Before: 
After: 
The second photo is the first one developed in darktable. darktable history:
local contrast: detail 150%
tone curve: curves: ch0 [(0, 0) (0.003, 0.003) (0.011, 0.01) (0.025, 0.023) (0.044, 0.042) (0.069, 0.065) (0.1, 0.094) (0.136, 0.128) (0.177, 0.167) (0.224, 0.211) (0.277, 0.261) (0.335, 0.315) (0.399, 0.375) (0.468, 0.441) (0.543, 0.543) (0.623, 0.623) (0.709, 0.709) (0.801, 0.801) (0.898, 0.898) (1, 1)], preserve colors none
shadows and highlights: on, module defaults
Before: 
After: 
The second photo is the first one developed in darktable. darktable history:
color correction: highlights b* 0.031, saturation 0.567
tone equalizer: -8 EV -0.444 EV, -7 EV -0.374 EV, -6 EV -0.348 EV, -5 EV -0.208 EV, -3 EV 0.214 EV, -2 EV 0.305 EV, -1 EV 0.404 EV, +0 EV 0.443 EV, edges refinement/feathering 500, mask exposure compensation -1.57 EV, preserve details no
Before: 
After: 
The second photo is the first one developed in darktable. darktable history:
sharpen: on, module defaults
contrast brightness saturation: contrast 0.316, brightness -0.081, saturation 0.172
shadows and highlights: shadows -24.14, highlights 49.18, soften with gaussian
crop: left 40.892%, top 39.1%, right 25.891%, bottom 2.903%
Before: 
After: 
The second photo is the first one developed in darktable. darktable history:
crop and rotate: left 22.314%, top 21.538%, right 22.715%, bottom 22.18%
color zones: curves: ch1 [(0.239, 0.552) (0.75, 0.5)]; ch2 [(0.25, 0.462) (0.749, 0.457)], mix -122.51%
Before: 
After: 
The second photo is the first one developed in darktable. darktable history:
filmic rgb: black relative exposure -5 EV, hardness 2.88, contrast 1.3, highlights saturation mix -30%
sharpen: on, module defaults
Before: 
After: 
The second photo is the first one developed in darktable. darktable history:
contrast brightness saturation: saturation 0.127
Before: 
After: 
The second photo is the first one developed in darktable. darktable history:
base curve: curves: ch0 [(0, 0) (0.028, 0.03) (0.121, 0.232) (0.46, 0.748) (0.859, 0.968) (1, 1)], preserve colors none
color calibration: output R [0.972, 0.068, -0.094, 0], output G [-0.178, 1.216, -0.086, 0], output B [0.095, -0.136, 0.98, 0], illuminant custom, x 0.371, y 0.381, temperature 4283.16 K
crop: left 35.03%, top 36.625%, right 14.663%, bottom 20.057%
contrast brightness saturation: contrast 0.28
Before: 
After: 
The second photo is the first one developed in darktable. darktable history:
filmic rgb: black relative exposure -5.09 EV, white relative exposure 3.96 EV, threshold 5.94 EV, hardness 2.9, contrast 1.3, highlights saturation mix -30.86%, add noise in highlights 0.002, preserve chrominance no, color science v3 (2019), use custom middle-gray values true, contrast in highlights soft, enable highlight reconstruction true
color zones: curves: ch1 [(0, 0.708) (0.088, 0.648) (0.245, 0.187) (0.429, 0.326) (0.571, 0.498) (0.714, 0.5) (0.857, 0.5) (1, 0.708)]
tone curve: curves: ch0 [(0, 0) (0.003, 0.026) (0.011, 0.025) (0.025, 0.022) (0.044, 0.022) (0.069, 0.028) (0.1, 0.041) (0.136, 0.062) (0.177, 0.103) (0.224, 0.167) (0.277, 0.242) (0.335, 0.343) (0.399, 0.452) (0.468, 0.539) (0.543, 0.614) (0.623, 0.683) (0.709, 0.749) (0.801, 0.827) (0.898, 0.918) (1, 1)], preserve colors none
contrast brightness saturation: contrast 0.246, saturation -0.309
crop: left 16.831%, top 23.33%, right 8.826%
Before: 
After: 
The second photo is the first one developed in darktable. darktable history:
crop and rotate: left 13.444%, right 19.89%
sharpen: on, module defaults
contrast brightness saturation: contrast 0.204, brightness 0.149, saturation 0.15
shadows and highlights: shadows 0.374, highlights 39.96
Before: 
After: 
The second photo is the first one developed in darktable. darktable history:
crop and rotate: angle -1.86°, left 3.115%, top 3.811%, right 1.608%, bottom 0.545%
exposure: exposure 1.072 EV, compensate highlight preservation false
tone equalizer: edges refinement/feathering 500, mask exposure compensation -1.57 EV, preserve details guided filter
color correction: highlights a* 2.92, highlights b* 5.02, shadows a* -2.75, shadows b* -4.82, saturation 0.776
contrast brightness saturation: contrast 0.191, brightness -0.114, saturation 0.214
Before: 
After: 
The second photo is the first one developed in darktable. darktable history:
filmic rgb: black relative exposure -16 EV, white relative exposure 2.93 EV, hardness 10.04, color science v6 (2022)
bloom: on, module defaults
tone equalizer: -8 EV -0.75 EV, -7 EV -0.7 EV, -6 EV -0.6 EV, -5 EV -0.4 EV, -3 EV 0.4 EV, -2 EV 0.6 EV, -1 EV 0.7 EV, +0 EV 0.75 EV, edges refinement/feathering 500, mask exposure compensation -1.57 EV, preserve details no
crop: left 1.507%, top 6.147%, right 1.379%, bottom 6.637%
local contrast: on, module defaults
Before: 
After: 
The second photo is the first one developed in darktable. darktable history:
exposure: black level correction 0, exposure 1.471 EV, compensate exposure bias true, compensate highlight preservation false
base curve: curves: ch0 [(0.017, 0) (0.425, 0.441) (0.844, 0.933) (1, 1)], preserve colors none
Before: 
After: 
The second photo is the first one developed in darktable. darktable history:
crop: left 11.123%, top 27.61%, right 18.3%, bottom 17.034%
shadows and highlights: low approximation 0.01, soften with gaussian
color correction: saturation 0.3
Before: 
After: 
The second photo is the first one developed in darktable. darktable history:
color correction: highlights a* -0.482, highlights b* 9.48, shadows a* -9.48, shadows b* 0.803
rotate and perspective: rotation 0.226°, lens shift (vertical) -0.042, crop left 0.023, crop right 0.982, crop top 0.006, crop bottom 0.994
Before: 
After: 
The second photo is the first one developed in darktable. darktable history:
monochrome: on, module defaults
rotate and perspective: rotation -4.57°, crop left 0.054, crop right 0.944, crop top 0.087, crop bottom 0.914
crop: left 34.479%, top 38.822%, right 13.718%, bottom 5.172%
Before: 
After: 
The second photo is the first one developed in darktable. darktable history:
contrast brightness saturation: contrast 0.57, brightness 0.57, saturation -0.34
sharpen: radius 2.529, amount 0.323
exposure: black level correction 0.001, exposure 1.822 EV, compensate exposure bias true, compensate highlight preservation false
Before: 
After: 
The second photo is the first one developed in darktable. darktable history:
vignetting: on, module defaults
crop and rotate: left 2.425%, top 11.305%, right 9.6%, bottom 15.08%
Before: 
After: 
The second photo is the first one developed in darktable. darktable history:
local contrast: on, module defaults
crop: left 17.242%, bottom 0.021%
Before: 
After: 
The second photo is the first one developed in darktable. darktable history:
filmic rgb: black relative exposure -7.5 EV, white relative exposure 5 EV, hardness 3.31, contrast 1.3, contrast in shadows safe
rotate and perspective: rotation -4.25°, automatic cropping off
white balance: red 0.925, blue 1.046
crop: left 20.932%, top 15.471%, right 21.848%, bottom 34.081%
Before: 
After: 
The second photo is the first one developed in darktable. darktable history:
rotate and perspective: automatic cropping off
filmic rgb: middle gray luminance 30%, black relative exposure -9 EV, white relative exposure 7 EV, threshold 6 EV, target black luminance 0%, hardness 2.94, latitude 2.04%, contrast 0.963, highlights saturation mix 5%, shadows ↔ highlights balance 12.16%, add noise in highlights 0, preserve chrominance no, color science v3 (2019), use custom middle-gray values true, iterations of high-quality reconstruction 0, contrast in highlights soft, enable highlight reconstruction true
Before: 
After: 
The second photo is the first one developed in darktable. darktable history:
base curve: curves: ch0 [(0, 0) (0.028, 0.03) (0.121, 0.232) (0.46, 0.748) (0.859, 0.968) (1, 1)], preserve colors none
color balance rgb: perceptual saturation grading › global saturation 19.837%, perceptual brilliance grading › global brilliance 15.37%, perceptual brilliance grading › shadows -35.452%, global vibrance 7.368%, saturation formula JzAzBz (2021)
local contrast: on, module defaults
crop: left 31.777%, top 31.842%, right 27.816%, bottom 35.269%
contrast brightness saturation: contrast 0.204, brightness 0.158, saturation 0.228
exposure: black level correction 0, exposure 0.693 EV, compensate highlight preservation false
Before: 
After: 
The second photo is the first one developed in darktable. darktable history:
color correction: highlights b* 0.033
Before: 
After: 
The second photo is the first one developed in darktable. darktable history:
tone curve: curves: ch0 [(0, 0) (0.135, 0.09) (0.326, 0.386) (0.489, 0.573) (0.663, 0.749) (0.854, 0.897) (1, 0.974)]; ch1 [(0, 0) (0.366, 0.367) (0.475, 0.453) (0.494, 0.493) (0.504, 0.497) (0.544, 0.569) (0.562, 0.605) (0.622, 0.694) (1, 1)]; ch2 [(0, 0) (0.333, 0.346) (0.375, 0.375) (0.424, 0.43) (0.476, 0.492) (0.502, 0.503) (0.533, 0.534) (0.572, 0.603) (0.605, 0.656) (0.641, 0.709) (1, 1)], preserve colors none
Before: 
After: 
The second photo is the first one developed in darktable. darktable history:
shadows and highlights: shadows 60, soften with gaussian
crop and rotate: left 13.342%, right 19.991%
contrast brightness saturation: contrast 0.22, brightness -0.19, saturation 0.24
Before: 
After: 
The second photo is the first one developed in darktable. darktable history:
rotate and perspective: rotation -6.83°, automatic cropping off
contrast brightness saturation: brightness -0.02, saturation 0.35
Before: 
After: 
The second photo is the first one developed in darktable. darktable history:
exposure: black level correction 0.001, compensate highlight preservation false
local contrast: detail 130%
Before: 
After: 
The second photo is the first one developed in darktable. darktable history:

- - -

> Directions for this task: Present the stretch of the items above, from the beginning through the line containing "local contrast: detail 150%", as a numbered list, and omit any blank lines.

> Output for this exercise:
1. Before: 
2. After: 
3. The second photo is the first one developed in darktable. darktable history:
4. local contrast: detail 150%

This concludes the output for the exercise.